[Stored data entries]

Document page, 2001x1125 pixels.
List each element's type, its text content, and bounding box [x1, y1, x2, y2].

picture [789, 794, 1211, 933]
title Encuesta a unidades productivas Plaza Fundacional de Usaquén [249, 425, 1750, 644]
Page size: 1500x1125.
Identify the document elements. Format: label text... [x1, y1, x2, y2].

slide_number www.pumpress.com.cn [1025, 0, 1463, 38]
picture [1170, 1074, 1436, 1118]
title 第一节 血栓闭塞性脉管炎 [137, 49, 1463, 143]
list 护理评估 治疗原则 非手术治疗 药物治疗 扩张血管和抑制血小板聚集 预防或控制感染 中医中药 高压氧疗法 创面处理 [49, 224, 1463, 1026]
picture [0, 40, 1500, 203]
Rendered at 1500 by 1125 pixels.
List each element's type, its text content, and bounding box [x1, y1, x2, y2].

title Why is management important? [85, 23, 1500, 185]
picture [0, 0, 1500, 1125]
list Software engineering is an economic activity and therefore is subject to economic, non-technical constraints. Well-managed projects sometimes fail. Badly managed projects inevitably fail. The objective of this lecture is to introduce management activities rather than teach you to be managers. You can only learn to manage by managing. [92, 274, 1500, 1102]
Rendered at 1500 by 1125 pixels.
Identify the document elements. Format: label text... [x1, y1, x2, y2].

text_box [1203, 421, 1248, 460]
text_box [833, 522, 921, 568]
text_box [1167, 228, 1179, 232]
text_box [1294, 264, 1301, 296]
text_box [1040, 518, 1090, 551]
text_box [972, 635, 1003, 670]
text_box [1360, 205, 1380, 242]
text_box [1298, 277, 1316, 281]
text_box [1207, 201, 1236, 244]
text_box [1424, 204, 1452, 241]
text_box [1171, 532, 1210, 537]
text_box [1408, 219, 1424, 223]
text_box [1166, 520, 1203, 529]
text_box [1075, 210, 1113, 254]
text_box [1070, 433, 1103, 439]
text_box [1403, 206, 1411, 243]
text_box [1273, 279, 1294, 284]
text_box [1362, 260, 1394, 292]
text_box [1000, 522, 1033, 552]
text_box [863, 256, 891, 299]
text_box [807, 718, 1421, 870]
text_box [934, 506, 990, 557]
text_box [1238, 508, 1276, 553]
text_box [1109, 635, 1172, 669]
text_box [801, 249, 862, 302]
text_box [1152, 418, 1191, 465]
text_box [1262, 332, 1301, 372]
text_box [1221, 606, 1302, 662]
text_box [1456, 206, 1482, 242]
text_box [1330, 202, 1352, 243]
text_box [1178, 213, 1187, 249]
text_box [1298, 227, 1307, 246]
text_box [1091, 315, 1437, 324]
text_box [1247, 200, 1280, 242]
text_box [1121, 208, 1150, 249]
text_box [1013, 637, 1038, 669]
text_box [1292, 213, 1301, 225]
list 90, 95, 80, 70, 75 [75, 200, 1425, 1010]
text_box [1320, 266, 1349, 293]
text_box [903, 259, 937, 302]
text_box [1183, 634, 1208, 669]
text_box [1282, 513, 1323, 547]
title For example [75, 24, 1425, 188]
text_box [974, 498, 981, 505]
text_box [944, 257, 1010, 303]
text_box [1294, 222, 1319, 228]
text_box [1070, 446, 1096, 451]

§ Task to complete
Every line above should be retyped exactly as given.

§ Result of this task
Document page, 2001x1125 pixels.
List each element's type, its text content, and bounding box [x1, y1, x2, y2].

picture [789, 794, 1211, 933]
title Encuesta a unidades productivas Plaza Fundacional de Usaquén [249, 425, 1750, 644]
Page size: 1500x1125.
Identify the document elements. Format: label text... [x1, y1, x2, y2].

slide_number www.pumpress.com.cn [1025, 0, 1463, 38]
picture [1170, 1074, 1436, 1118]
title 第一节 血栓闭塞性脉管炎 [137, 49, 1463, 143]
list 护理评估 治疗原则 非手术治疗 药物治疗 扩张血管和抑制血小板聚集 预防或控制感染 中医中药 高压氧疗法 创面处理 [49, 224, 1463, 1026]
picture [0, 40, 1500, 203]
Rendered at 1500 by 1125 pixels.
List each element's type, its text content, and bounding box [x1, y1, x2, y2].

title Why is management important? [85, 23, 1500, 185]
picture [0, 0, 1500, 1125]
list Software engineering is an economic activity and therefore is subject to economic, non-technical constraints. Well-managed projects sometimes fail. Badly managed projects inevitably fail. The objective of this lecture is to introduce management activities rather than teach you to be managers. You can only learn to manage by managing. [92, 274, 1500, 1102]
Rendered at 1500 by 1125 pixels.
Identify the document elements. Format: label text... [x1, y1, x2, y2].

text_box [1203, 421, 1248, 460]
text_box [833, 522, 921, 568]
text_box [1167, 228, 1179, 232]
text_box [1294, 264, 1301, 296]
text_box [1040, 518, 1090, 551]
text_box [972, 635, 1003, 670]
text_box [1360, 205, 1380, 242]
text_box [1298, 277, 1316, 281]
text_box [1207, 201, 1236, 244]
text_box [1424, 204, 1452, 241]
text_box [1171, 532, 1210, 537]
text_box [1408, 219, 1424, 223]
text_box [1166, 520, 1203, 529]
text_box [1075, 210, 1113, 254]
text_box [1070, 433, 1103, 439]
text_box [1403, 206, 1411, 243]
text_box [1273, 279, 1294, 284]
text_box [1362, 260, 1394, 292]
text_box [1000, 522, 1033, 552]
text_box [863, 256, 891, 299]
text_box [807, 718, 1421, 870]
text_box [934, 506, 990, 557]
text_box [1238, 508, 1276, 553]
text_box [1109, 635, 1172, 669]
text_box [801, 249, 862, 302]
text_box [1152, 418, 1191, 465]
text_box [1262, 332, 1301, 372]
text_box [1221, 606, 1302, 662]
text_box [1456, 206, 1482, 242]
text_box [1330, 202, 1352, 243]
text_box [1178, 213, 1187, 249]
text_box [1298, 227, 1307, 246]
text_box [1091, 315, 1437, 324]
text_box [1247, 200, 1280, 242]
text_box [1121, 208, 1150, 249]
text_box [1013, 637, 1038, 669]
text_box [1292, 213, 1301, 225]
list 90, 95, 80, 70, 75 [75, 200, 1425, 1010]
text_box [1320, 266, 1349, 293]
text_box [903, 259, 937, 302]
text_box [1183, 634, 1208, 669]
text_box [1282, 513, 1323, 547]
title For example [75, 24, 1425, 188]
text_box [974, 498, 981, 505]
text_box [944, 257, 1010, 303]
text_box [1294, 222, 1319, 228]
text_box [1070, 446, 1096, 451]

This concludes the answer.